Solenoid valves are relatively simple devices – internally, they contain a coil of wire attached to a plunger that opens and closes the valve when a current is applied. The Teensy 3.6 cannot supply enough current to actuate these valves; thus, the FC controlled Arduino Relays, which supplied power from our 6S Lipos to open/close the valves. In future iteratios, the Arduino Relays will be replaced by power transistors which consume less power during operation.
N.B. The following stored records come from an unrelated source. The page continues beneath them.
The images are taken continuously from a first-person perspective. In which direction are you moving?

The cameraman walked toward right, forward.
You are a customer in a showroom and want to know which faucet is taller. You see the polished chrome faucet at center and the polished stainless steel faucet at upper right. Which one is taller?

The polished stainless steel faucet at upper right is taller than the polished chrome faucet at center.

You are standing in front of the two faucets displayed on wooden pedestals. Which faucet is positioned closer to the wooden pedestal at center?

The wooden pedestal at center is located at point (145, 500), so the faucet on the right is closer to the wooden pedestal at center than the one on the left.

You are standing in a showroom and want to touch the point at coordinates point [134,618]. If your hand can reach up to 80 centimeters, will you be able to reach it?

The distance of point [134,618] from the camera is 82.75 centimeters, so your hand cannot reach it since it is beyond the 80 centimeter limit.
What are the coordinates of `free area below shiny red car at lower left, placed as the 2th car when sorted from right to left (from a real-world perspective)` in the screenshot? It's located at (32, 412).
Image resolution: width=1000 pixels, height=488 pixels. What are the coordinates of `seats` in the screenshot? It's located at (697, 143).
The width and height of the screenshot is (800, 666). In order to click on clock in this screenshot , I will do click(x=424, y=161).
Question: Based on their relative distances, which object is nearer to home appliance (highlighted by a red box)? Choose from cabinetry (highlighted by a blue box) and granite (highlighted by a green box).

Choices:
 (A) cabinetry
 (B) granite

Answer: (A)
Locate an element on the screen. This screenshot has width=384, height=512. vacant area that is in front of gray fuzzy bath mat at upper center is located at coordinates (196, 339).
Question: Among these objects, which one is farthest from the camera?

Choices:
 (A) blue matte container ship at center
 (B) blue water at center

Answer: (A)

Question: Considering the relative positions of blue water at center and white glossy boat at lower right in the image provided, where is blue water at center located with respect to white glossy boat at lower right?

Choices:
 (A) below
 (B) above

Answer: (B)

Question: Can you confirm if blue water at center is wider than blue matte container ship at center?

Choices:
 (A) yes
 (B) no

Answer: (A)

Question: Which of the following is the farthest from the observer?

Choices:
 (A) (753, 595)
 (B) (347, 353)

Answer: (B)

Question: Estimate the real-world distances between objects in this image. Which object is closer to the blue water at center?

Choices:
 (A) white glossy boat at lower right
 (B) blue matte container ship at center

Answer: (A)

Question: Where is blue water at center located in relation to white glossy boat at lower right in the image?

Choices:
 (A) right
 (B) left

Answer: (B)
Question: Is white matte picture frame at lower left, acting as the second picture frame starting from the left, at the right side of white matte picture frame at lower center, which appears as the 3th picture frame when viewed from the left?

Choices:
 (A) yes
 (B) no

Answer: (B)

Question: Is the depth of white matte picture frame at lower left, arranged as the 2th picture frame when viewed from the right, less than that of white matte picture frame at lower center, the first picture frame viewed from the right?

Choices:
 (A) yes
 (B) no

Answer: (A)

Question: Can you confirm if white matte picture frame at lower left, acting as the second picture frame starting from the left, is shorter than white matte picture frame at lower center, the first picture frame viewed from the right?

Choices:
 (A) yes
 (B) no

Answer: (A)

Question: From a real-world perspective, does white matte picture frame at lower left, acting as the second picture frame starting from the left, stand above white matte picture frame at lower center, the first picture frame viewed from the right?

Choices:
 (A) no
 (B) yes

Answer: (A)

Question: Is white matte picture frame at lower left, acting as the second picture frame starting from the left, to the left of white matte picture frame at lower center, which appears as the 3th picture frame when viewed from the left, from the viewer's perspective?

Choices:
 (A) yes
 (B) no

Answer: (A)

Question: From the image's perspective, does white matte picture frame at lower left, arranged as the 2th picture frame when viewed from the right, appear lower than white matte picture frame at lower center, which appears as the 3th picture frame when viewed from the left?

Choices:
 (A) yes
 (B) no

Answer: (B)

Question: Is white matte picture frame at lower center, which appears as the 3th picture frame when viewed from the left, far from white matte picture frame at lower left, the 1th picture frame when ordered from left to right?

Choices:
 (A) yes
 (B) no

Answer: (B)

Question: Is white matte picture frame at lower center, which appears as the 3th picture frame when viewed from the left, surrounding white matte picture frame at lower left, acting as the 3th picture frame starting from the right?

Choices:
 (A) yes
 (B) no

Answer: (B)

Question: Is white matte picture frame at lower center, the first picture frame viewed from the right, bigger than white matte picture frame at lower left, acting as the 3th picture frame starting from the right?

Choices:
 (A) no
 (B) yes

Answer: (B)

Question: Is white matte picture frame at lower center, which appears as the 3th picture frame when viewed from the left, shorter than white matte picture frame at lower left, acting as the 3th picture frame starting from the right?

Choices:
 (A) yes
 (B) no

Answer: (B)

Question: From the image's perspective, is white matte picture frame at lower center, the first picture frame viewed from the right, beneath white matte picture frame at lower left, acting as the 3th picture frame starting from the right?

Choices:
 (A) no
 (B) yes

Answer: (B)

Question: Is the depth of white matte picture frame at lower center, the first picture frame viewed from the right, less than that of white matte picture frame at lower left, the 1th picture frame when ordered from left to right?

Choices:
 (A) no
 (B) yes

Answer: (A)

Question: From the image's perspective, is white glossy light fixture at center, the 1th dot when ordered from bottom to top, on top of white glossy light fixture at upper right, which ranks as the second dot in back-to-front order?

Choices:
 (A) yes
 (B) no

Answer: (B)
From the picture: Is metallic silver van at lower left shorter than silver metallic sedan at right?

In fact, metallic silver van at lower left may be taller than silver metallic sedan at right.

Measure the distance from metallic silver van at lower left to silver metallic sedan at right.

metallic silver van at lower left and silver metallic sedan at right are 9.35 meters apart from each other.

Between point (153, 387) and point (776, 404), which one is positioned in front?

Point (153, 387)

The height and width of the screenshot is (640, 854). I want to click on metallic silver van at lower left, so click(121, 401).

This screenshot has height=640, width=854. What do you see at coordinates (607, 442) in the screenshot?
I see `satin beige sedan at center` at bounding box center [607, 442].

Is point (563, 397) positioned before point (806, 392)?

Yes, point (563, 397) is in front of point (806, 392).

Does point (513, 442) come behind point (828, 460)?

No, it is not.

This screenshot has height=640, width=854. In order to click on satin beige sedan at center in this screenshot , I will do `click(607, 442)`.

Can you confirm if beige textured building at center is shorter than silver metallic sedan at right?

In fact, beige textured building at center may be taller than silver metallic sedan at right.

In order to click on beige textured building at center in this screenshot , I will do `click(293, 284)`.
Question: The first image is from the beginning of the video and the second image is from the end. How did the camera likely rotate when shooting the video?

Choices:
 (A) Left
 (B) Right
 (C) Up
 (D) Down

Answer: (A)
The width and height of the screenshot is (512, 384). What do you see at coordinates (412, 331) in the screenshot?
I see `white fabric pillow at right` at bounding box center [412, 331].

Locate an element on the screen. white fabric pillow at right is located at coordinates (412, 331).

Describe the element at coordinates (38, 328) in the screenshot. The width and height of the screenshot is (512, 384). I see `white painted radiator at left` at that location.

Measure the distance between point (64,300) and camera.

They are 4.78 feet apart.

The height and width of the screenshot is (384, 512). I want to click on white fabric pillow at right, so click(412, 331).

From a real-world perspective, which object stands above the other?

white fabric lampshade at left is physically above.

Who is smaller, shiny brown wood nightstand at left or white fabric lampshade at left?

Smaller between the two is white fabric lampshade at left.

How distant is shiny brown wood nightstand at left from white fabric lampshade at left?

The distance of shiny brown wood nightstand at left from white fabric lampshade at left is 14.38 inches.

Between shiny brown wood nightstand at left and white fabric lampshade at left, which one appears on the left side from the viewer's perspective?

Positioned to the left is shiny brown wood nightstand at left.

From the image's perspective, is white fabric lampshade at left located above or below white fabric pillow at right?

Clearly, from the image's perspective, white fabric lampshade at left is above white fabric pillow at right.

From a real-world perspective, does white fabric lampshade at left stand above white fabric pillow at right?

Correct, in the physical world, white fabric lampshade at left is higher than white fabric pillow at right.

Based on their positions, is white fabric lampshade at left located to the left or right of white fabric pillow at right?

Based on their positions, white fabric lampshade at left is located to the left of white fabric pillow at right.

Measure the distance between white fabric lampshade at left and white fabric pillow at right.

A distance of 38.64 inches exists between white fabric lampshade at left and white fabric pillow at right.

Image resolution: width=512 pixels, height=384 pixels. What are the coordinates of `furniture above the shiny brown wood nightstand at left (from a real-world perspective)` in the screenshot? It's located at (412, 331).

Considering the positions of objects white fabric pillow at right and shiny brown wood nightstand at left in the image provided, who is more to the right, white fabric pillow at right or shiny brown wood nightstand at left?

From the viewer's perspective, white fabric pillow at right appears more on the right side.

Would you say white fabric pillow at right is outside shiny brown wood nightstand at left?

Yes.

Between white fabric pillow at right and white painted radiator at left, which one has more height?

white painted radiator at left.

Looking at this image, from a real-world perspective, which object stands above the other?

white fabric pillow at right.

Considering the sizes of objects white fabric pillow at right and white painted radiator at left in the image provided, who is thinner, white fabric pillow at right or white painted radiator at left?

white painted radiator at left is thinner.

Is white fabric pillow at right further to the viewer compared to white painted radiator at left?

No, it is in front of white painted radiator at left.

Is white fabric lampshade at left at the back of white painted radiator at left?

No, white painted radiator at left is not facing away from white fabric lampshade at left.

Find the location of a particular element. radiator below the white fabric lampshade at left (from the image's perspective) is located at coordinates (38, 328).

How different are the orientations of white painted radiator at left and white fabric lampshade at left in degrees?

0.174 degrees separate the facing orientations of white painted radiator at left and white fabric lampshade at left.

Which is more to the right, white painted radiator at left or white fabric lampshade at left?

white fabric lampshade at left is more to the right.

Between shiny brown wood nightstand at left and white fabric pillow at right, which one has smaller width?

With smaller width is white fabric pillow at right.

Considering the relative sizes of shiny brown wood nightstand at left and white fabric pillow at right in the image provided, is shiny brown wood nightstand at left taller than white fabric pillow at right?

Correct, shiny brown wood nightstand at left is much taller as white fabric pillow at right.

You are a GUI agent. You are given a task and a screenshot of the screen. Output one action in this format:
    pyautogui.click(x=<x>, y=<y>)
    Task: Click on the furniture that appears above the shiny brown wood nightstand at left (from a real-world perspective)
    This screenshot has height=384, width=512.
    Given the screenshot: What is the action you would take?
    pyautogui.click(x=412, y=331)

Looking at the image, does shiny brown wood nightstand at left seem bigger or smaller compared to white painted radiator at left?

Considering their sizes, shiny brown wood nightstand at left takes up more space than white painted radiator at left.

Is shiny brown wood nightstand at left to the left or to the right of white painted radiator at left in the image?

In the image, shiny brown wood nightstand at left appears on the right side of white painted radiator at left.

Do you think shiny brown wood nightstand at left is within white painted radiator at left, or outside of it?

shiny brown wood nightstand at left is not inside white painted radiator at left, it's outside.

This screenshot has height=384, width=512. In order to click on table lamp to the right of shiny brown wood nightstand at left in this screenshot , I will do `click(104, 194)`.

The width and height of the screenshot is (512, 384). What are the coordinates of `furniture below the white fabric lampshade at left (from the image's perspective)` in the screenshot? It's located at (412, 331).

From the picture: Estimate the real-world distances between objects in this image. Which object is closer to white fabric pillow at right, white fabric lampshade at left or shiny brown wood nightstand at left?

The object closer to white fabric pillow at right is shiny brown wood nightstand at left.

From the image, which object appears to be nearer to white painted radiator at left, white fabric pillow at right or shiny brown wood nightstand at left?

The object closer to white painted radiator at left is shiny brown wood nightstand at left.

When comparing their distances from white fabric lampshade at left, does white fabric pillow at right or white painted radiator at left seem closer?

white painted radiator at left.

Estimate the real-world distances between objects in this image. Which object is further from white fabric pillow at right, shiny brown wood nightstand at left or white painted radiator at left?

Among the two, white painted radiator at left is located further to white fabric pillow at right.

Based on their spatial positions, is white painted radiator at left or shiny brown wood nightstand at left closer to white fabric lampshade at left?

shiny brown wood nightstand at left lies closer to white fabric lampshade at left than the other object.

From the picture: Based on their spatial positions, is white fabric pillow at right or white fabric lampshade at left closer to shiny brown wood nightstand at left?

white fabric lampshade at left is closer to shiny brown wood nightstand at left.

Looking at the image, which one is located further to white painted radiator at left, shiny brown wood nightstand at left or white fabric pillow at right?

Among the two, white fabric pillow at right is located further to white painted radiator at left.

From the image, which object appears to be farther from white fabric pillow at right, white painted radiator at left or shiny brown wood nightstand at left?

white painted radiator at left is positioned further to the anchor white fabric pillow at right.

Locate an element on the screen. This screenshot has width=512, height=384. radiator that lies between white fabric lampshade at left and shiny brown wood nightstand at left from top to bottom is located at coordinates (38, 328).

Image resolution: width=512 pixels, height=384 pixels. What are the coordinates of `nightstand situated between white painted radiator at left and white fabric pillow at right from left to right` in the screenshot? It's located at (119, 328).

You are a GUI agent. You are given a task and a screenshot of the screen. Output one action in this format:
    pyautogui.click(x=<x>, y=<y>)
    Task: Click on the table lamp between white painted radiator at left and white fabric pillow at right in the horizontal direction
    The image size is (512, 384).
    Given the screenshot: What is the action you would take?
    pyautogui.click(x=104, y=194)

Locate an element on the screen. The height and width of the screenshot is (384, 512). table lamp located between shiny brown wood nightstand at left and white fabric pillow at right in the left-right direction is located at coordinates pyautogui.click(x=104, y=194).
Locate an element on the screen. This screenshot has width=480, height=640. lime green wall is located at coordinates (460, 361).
However, to allow for groundstation override capabilities via the Launchbox (explained later), each relay needs to be connected to both the FC and the groundstation. To achieve this, every relay signal line was attached to a DG419 IC (essentially an electronic switch) that allows the relay to be controlled by both input sources. When the Launchbox is enabled, the enable pin for each DG419 is toggled HIGH, thereby connecting each relay to the groundstation and allowing for manual override.



Power Distribution Board

As mentioned in the Solenoid Actuation section, every solenoid valve needs to be powered via an external battery source (in our case, a 6S lipo). The Power Distribution Board (PDB) provides multiple 24V and 12V terminals to power the various solenoids on the test stand. The board is powered via a 6S Lipo (24V battery) that runs through an external step-down converter to power the 12V terminals. Future iterations of the board will include built-in XT-60 connectors instead of solder pads to allow for better wiring organization and easier connections.